On the other hand, some studies show weight loss prior to bariatric surgery may not be necessary for all patients. This is not a definite claim for everyone, but in some cases, losing weight before surgery is dangerous because it compromises the patient’s necessary nutrition status.
It also depends on the complexity of your surgery. For instance, patients who demand a gastric balloon procedure are mainly not asked to lose weight before the operation.
Up to this point, what we conclude is that there is no general answer for everyone, and it differs from case to case. In my bariatric surgery mortality rate article, I have mentioned that too much excess weight is known as one of the main reasons for major complications after a weight-loss operation.
The final decision is up to your surgeon and their bariatric team. If there’s even the slightest chance that your extra weight might threaten your health, you’ll be asked to lose weight.
But in other cases, such a process is not necessary. Also, some people assume if you lose some pounds before surgery, you will decrease the chance of weight regain in your post-op life. Frankly, there is no strong proof to support this claim.
Weight Gain Tendencies
Have you heard of “last supper syndrome“? The majority of patients know they must change their lifestyle, eating habits in particular, after any type of weight loss surgery. But what most of them don’t know is that is it really necessary to start this change prior to surgery?
Certainty of weight loss after surgery tempts some patients to eat whatever they want before the operation day because they think they will never get a chance to eat unhealthy food again.
Such behavior is not only frowned upon in bariatric surgeons’ society but is not healthy at all. If you want to leave all the lifestyle changes for your post-operative life, it’s like leaving a 300-page book for the exam night.
I’m not saying you have to be so strict about what you eat and your exercise plan before the operation, but you should start faking it so that you’ll for sure make it later.
Moreover, there is a suggested pre-surgery diet that most dietitians ask their patients to follow about 2-3 weeks before the surgery date.
But if you seem like you’re gaining weight, your risk of complications will be more. Of course, it differs from case to case. But if you have a very high BMI, something more than 45, you must consult with your doctor. Find out the reason for gaining weight. Is it stress? Is it hormonal changes? Is it nervous eating? Talk to your psychiatrist about it. Otherwise, your surgery may be postponed to the time when you can finally solve this problem.
Will My Insurance Company Ask Me to Lose Weight?
Let’s face the truth: the cost of surgery is not low. Moreover, the difficulty with insurance coverage for bariatric surgery is that most of the time, you should go through a lot of hassle to prove that you’re not able to lose weight without surgery and your health is really in danger because of obesity comorbidities.
Even after providing them with documents that reveal your failure at your previous attempts to lose weight, they will still want you to ask your dietitian to provide you with a healthy diet, and then, if no noticeable loss of weight is achieved, your surgery cost might be covered, or they will offer you partial coverage.
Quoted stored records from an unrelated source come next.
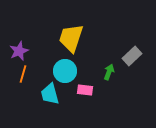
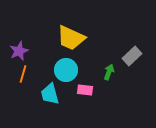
yellow trapezoid: rotated 84 degrees counterclockwise
cyan circle: moved 1 px right, 1 px up
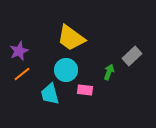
yellow trapezoid: rotated 12 degrees clockwise
orange line: moved 1 px left; rotated 36 degrees clockwise
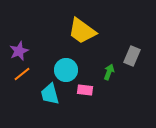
yellow trapezoid: moved 11 px right, 7 px up
gray rectangle: rotated 24 degrees counterclockwise
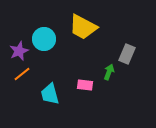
yellow trapezoid: moved 1 px right, 4 px up; rotated 8 degrees counterclockwise
gray rectangle: moved 5 px left, 2 px up
cyan circle: moved 22 px left, 31 px up
pink rectangle: moved 5 px up
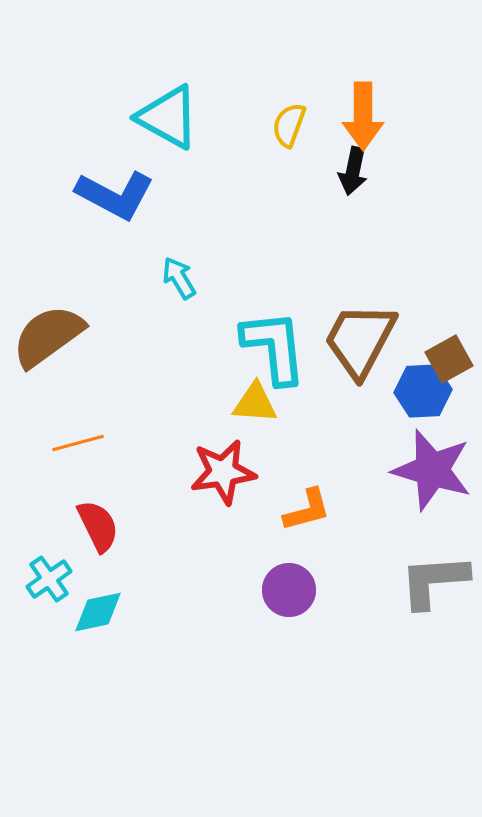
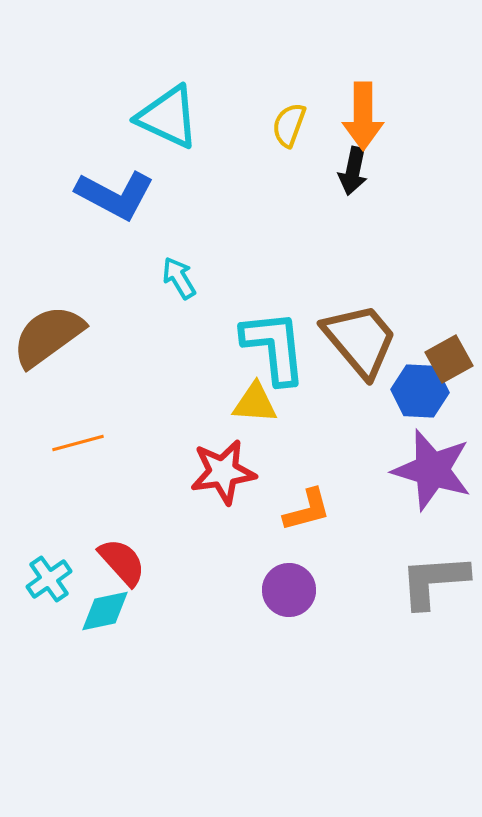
cyan triangle: rotated 4 degrees counterclockwise
brown trapezoid: rotated 112 degrees clockwise
blue hexagon: moved 3 px left; rotated 6 degrees clockwise
red semicircle: moved 24 px right, 36 px down; rotated 16 degrees counterclockwise
cyan diamond: moved 7 px right, 1 px up
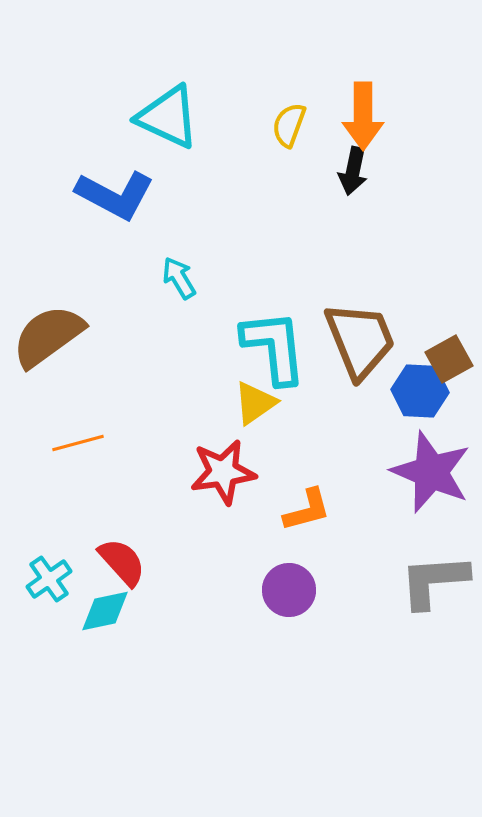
brown trapezoid: rotated 18 degrees clockwise
yellow triangle: rotated 39 degrees counterclockwise
purple star: moved 1 px left, 2 px down; rotated 6 degrees clockwise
Two of the most popular conditions insurance companies have is to have a minimum BMI (Body Mass Index) of 35 alongside obesity-caused difficulties, like sleep apnea and high blood pressure, or a BMI of 40 or more in the absence of any significant comorbidities.
You have another solution that helps you ditch all these health insurance plans hitches, yet undergo bariatric surgery with expert teams alongside savings in the majority of costs.
Some surgeons recommend losing weight before surgery regarding your health conditions and the severity of the surgery you will undergo. If pre-op diet is required, you will get help from a dietitian. Some insurance companies might want documents from your dietitian and doctor. If they don’t ask you to lose weight, you don’t need to worry but inform your doctor about the situation.